A review of “Abroad In Japan” by Chris Broad

To be honest, this is not really a biography, instead it is part memoir and part travelogue. I read it while travelling in Japan and found it a very accessible and useful introduction to this wonderful but strange country. It is written in a casual, even conversational, style and it is often quite funny.

Broad – note how he incorporates his surname into the title of the book – went to Japan as a young man straight after graduation when he took part in a scheme to locate native English speakers in schools to assist with the teaching of English. He was assigned to a relatively remote corner of the north-west of the main island, a town called Sakata, where he spent his first three years in this country, painfully managing to learn Japanese.

Increasingly, he made videos for YouTube about the cultural curiosities of Japan and, as a result, moved to the north-east of the main island, a town called Sendai. More and more, he travelled around the country: he writes particularly about Tokyo, Kyoto, Osaka, Nara and Mount Fuji (each of which I have visited) and he has now been to all 47 prefectures that make up the country.

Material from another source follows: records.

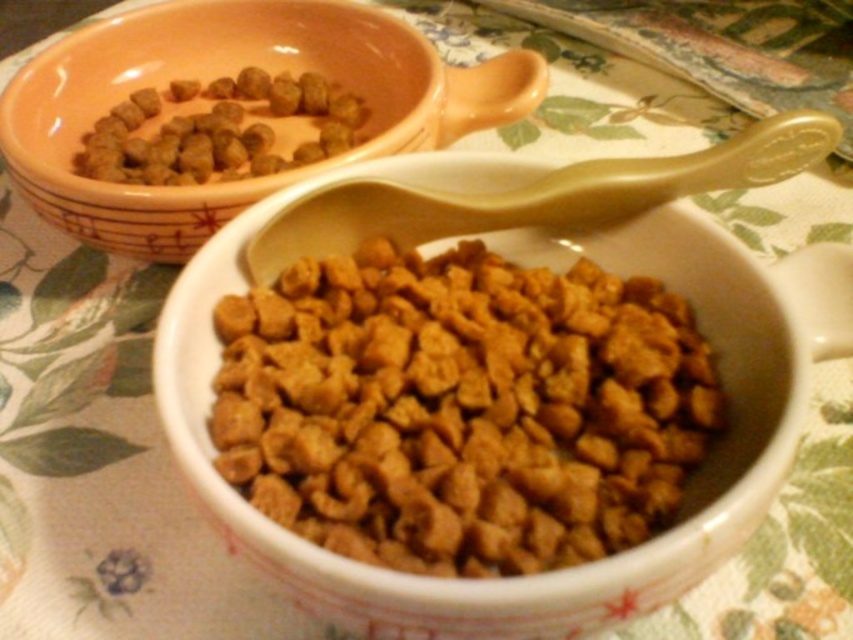
Question: Which object is closer to the camera taking this photo?

Choices:
 (A) brown matte dog food at center
 (B) matte ceramic bowl at upper left

Answer: (A)

Question: Does matte ceramic bowl at upper left appear on the left side of brown matte kibble at upper left?

Choices:
 (A) yes
 (B) no

Answer: (B)

Question: Considering the real-world distances, which object is closest to the matte ceramic bowl at upper left?

Choices:
 (A) brown matte dog food at center
 (B) brown matte kibble at upper left

Answer: (B)

Question: Which of the following is the closest to the observer?

Choices:
 (A) brown matte dog food at center
 (B) brown matte kibble at upper left

Answer: (A)

Question: Is matte ceramic bowl at upper left smaller than brown matte kibble at upper left?

Choices:
 (A) no
 (B) yes

Answer: (A)

Question: Does matte ceramic bowl at upper left have a greater width compared to brown matte kibble at upper left?

Choices:
 (A) no
 (B) yes

Answer: (B)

In short, amusing chapters, he explores the complicated language with three writing systems, the rarity of swearing, the long periods of silence, the formality of the education process, the forbidden-footwear culture, the attraction of hot springs, the experience of an earthquake, a missile from North Korea, the thriving drinking culture, the varied and often odd foods, the role of hostess bars, the commitment to service, the prevalence of cleanliness, the wearing of face masks, the shortage of living space, the introduction of capsule hotels, the efficiency of the railways, the ubiquity of road tunnels (an estimated 10,000), the preference for presentism over productivity, the superiority of group conformity over individualism, the low obesity rate, the extensive longevity, the explosion in tourism, the antipathy to foreign residents, and the obsession with cats – and more. 

Towards the end of the book, the tone becomes more serious as he makes videos about the consequences of the devastating tsunami of 2011. The book covers the decade January 2012 to March 2022, but the story continues on YouTube where Broad has now posted over 250 videos.